- Education: Trinity College Dublin University of Edinburgh
- Known for: Hypertension
- Scientific career
- Workplaces: University of Birmingham University of Southampton

= Una Martin =

Clinical pharmacologist

Una Martin is an Irish pharmocologist. She is an emeritus professor of clinical pharmacology and was formerly the deputy pro-vice chancellor for equalities at the University of Birmingham. She is an expert in hypertension and ambulatory monitoring. She is a Fellow of the British Pharmacological Society.

== Early life and education ==
Martin grew up in Ireland, where her parents were dentists. Her father was Dr Nicholas Martin and her mother was Josephine Mary (Maura) Martin. She studied medicine at Trinity College Dublin and graduated in 1983. During her studies she completed an intercalated degree in pharmacology. Martin trained to registrar level in cardiology in Dublin before moving to Edinburgh for her doctoral studies. Martin obtained a PhD from the University of Edinburgh.

== Research and career ==
Martin joined the University of Southampton as a lecturer in clinical pharmacology. She worked on allergic rhinitis and studied whether nitric oxide in exhaled breath could be used to diagnose asthma. She was made a senior lecturer at the University of Birmingham in 1996. She had just given birth to her first child. She identified that patients with hypertension experienced less pain than those with normal blood pressure. She wondered whether this diminished pain perception could be part of a larger impairment, eventually impacting memory. Whilst hypertension became characterised by cognitive deficits, Martin studied the reaction times of people with hypertension and found that reaction times did not differ between people with and without hypertension. Whilst diagnosis of hypertension is typically made using blood pressure measurements in a clinic, Martin pointed out that ambulatory monitoring is the most cost effective and correlates best with cardiovascular outcomes.

Martin is the lead of the Hypertension Service at University Hospitals Birmingham. She has called for people with mild hypertension to try more healthy lifestyles before turning to pharmaceuticals for hypertension. She developed the NICE Clinical Guideline on Hyperternsion (CG127). She has studied the influence of ethnicity on blood pressure measurement. She has investigated the challenges in treating hypertension in elderly patients due to complications with medicine, as well as the risks of treating women of child-bearing age with antihypertensive drugs. The proportion of the UK population who are elderly is increasing, and they are the biggest consumers of drugs, often taking unnecessary medication and Martin has investigated when non-drug therapies can be used in the treatment of elderly patients. Martin has been part of various clinical trials using hypertensives, and has examined the effectiveness of personalised treatment. She has investigated how to manage and diagnose resistant hypertension.

Martin has been involved in the development of undergraduate education; creating the Prescribers’ Licence, which eventually became the National Prescribing Assessment. In 2009 she established the Dr Nicholas and Mrs Maura Martin Scholarship at University College Dublin, a €2000 scholarship for clinical medical electives. She investigated the use of control charts to monitor clinical variables in four conditions; hypertension, asthma, renal function and diabetes.
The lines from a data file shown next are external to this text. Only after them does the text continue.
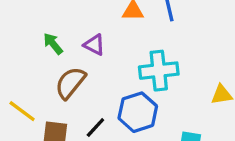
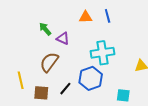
green arrow: (53, 44) -> (45, 29), moved
yellow line: (22, 111) -> (21, 80), turned 42

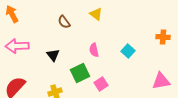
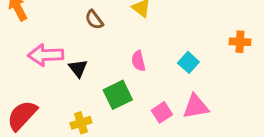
pink arrow: (17, 46) -> (46, 55), moved
pink triangle: (161, 81) -> (196, 107), moved
pink square: (101, 84) -> (162, 112), moved

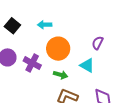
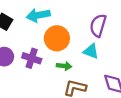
cyan arrow: (45, 25) -> (38, 15), size x1.5
purple semicircle: (98, 43) -> (98, 25), size x1.5

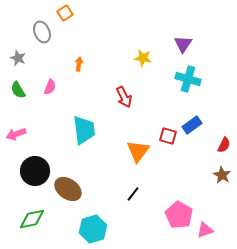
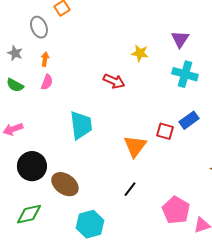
orange arrow: (79, 64) -> (45, 59), moved
green semicircle: (18, 90) -> (15, 85), turned -30
red arrow: (124, 97) -> (114, 81), moved, turned -40

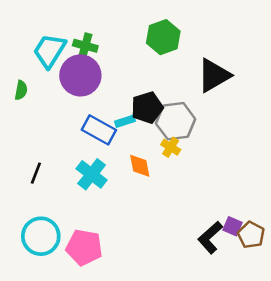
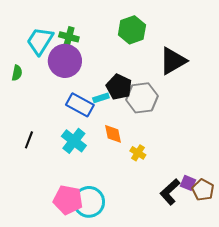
black pentagon: (147, 108) -> (119, 87), turned -30
yellow cross: (171, 147) -> (138, 153), moved
cyan circle: (41, 236) -> (89, 202), moved

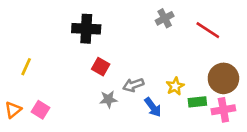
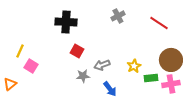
gray cross: (165, 18) -> (118, 16), moved
blue arrow: (153, 107) -> (110, 89), moved
pink square: (41, 110) -> (31, 66), moved

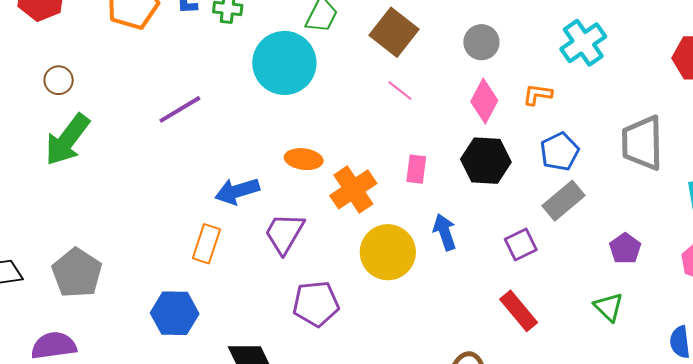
Martin became programme director of the Wellcome Trust Research Facility at the University of Birmingham in 2014 and was promoted to professor in 2015. She was elected to the editorial board of the British Journal of Cardiology in 2017.

=== Equality and advocacy ===
Martin is involved with activities to promote equality and diversity at the University of Birmingham. Since 2007, she has chaired the Women in Academic Medicine group at the University of Birmingham. She led the University of Birmingham Medical School silver Athena SWAN application in 2014. She was made deputy pro-vice-chancellor for equalities in 2015. Martin is leading on the University of Birmingham application to the Race Equality Charter.